Cadenhead’s Warehouse ‘An Orkney’ 12 year old Single Malt Review
I’ve tasted a number of Orkney’s whisky fare over the years and have managed to review a few Highland Park’s both as official bottlings and unofficial bottlings and it’s fair to say that the unofficial bottlings for the most part have won out.
Highland Park 12 was a dram that helped cement my love for all things peaty when it comes to whisky. The sweet malt, gentle heathery smoke and smatterings of sherry casks help present a welcoming, warming dram…..like a hug from your Granny!
As I’ve progressed through my whisky journey the world of 40% has been pretty much left behind and so the core range of Highland Parks just doesn’t really grab my attention, especially at the price range these days. Thankfully they seem to be steering away from the hideous Viking motif bottles from a few years ago but as we know it’s not the bottle, but the liquid that resides inside that counts. Honestly if they would release their whiskies at 46%, natural colour and non chill filtered, they might win back my custom and it may go some way to make their frankly spicy pricing a little easier to stomach.
Probably the best way to enjoy a Highland Park is on the indie market. These bottles will often be found at cask strength for not much more than an official bottling. The downside is you’re unlikely with modern indie bottlers to find the name ‘Highland Park’ on the label. Instead it’ll be much more probable to find it labelled as a whisky from ‘An Orkney Distillery’. Curse those NDA’s!
So today we have such an indie from the good folk at Cadenhead’s once more. This is a 12 year old that was distilled in 2009, matured in a bourbon hogshead and bottled in 2021 as part of the Cadenhead’s Warehouse Tasting range. It’s 63.5% abv so should take a bit of water. I was sent a sample of this by Dramface’s Hamish Fraser and the bottle cost him £45 at auction.
Let’s Taste.
Nose: Heather honey and lemon curd on buttered white toast. Some salinity and a little minerality. Vanilla fudge, fresh linen, apple boiled sweets and a fresh fruit salad sprinkled with lime zest. A fresh and clean nose. Water brings out more fudge, new leather and praline.
Palate: The abv makes its presence felt. Syrupy sweet on arrival with those apple candies, tinned pineapple and vanilla fudge. Then a good whack of clove and pepper spice hits mid palate. This turns to tart citrus - lemon and lime slices plus a very gentle wisp of smoke. Wet cardboard too. Water brings draff, brown sugar and fresh danish pastries.

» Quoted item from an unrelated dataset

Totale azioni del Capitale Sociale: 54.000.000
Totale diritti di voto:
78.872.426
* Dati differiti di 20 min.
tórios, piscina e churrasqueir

Finish: Medium length - sharp citrus, spice and orchard fruits.
Score: 6 out of 10
Overall: A solid and interesting enough Highland Park, much better value than the core releases and a better experience too. It definitely benefitted from water as that high abv led to it being a bit of a tight dram at full strength and the alcohol kind of dominated. The advantage is that you have plenty of wriggle room to find your own sweet spot when adding water.